__Required work__
Write out again only the lines that run from the start of the entries to the line containing "for the requests.", both included.

START Information

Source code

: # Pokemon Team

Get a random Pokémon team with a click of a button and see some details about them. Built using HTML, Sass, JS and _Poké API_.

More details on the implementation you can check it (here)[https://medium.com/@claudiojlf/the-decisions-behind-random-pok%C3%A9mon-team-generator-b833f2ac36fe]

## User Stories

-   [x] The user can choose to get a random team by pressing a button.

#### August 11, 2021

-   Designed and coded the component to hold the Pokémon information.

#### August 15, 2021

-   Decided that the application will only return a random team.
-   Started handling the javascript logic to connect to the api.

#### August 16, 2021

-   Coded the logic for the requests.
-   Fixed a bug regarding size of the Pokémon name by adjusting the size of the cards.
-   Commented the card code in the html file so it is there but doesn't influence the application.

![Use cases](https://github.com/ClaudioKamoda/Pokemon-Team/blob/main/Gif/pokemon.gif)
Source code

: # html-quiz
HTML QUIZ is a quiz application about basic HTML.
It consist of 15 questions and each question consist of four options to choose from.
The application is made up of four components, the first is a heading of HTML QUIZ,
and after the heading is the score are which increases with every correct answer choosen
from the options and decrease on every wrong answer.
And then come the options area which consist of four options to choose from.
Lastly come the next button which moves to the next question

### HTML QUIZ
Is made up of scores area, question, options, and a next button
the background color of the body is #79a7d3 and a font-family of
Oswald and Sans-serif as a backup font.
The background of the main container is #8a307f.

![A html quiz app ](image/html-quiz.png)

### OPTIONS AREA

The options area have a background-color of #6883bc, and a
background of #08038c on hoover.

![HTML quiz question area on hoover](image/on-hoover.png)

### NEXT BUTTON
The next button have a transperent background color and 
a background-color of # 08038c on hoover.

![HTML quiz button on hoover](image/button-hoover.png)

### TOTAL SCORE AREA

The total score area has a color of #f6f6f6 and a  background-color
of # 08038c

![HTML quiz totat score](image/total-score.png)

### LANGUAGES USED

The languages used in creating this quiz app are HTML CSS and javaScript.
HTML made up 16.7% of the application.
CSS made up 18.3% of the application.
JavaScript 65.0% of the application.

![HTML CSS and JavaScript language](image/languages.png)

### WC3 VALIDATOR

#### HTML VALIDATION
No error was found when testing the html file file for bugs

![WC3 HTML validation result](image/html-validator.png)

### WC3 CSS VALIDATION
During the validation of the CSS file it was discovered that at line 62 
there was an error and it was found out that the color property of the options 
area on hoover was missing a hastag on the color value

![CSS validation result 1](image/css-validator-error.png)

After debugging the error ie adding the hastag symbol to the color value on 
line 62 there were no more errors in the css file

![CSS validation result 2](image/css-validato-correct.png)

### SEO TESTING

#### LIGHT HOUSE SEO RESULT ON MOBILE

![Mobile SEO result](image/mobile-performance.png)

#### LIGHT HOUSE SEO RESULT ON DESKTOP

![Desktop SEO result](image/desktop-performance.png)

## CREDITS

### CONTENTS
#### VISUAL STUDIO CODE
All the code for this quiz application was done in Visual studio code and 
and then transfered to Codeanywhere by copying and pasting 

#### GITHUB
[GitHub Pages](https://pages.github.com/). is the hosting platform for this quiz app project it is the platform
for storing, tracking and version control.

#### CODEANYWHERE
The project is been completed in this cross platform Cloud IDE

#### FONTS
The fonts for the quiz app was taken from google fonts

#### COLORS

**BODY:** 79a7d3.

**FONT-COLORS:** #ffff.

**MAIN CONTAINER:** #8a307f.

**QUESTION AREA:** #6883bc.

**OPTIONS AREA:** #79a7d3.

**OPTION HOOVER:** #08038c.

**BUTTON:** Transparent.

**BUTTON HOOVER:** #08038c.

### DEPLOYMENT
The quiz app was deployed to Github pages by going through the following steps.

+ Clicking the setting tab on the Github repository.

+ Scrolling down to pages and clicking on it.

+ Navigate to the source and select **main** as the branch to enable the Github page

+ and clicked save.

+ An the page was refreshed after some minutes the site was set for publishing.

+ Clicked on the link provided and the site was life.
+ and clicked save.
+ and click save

END Information

__Output for this exercise__
Source code

: # Pokemon Team

Get a random Pokémon team with a click of a button and see some details about them. Built using HTML, Sass, JS and _Poké API_.

More details on the implementation you can check it (here)[https://medium.com/@claudiojlf/the-decisions-behind-random-pok%C3%A9mon-team-generator-b833f2ac36fe]

## User Stories

-   [x] The user can choose to get a random team by pressing a button.

#### August 11, 2021

-   Designed and coded the component to hold the Pokémon information.

#### August 15, 2021

-   Decided that the application will only return a random team.
-   Started handling the javascript logic to connect to the api.

#### August 16, 2021

-   Coded the logic for the requests.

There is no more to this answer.